Excerto do texto:
= = =

Insolvência – Gaia – Instância Central – 2ª secção de Comércio
Sumário:
“A segunda prestação da remuneração fixa do administrador da insolvência nomeado por iniciativa do juiz vence-se seis meses após a data da sua nomeação. Mas se na data em que o processo for encerrado ainda não tiver decorrido aquele prazo, a segunda prestação vence-se na data do encerramento do processo.” (sumário do ac. do TRL de 02/07/2015, 258/14.8TBPDL.L1-6)
Acordam no Tribunal da Relação do Porto os juízes abaixo assinados:
Nestes autos a Srª Administradora da Insolvência foi nomeada na sentença que decretou a insolvência, em 15/06/2015.
A AI Juntou o relatório do art. 155 do Código da Insolvência e da Recuperação de Empresa em 31/07/2015, propondo o encerramento do processo por insuficiência de bens.
Dispensada a Assembleia de Credores, foi declarado encerrado o processo em 21/10/2015 por insuficiência da massa insolvente, e, admitida a exoneração do passivo restante, foi então a AI nomeada fiduciária.

= = =

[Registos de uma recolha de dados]
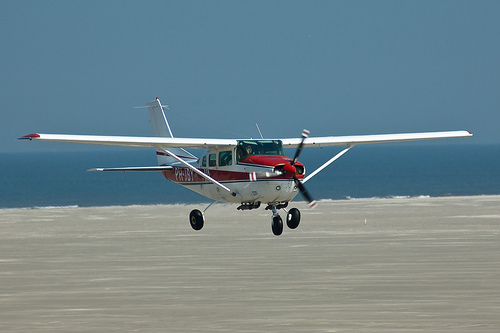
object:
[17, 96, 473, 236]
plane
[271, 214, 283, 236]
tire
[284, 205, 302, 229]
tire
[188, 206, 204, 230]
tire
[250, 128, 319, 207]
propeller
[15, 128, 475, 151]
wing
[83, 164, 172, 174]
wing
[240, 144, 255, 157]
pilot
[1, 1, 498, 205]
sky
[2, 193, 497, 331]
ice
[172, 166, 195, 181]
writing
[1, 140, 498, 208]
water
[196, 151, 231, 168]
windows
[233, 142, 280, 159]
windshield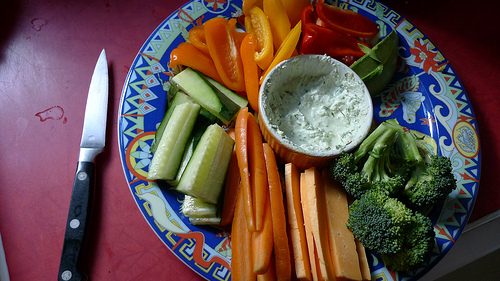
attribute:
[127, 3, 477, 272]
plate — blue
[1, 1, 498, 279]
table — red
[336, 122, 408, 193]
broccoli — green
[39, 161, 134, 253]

= = =

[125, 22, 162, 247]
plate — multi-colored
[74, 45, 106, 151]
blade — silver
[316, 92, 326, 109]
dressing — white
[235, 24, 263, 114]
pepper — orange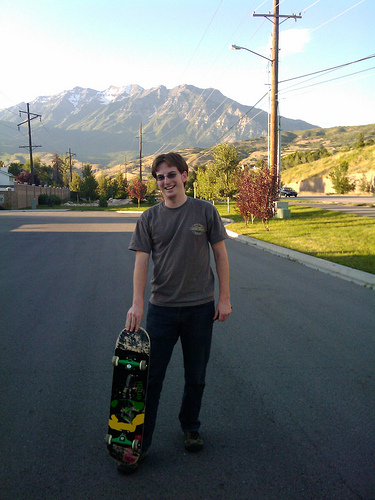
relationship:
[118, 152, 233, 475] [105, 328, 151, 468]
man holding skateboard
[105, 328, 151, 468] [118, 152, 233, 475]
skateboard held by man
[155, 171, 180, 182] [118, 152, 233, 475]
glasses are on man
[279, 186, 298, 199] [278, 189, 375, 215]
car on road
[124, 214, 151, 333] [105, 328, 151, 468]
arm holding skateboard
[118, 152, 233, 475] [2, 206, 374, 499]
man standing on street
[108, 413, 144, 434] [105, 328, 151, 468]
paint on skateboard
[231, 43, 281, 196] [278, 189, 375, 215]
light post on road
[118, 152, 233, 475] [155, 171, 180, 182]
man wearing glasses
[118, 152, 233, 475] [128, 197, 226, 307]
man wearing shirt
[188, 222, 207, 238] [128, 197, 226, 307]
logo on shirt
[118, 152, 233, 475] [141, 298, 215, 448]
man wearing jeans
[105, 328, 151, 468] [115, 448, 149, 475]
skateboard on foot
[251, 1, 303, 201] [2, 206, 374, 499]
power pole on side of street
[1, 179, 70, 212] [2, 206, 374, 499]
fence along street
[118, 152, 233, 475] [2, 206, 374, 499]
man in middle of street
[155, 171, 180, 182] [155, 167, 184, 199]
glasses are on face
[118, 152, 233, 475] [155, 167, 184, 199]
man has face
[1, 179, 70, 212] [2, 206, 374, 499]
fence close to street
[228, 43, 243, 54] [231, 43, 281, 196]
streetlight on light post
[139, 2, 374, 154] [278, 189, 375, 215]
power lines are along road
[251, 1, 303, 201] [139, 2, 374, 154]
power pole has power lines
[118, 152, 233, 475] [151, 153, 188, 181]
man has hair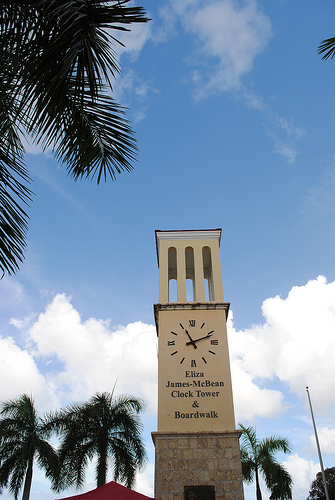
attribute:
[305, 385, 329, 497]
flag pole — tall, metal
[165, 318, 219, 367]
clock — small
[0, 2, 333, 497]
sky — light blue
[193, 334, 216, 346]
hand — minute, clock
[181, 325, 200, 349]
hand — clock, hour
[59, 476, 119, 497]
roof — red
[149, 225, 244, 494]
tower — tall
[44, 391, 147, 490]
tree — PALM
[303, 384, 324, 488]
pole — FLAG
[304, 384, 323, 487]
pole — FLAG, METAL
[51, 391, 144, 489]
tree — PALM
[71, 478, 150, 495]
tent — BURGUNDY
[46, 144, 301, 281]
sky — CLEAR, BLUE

= = =

Instruções a seguir:
Segundo o acórdão sobre a insolvência, em que data foi declarado encerrado o processo e por que motivo?

Resposta à tarefa:
Em 21/10/2015, por insuficiência da massa insolvente.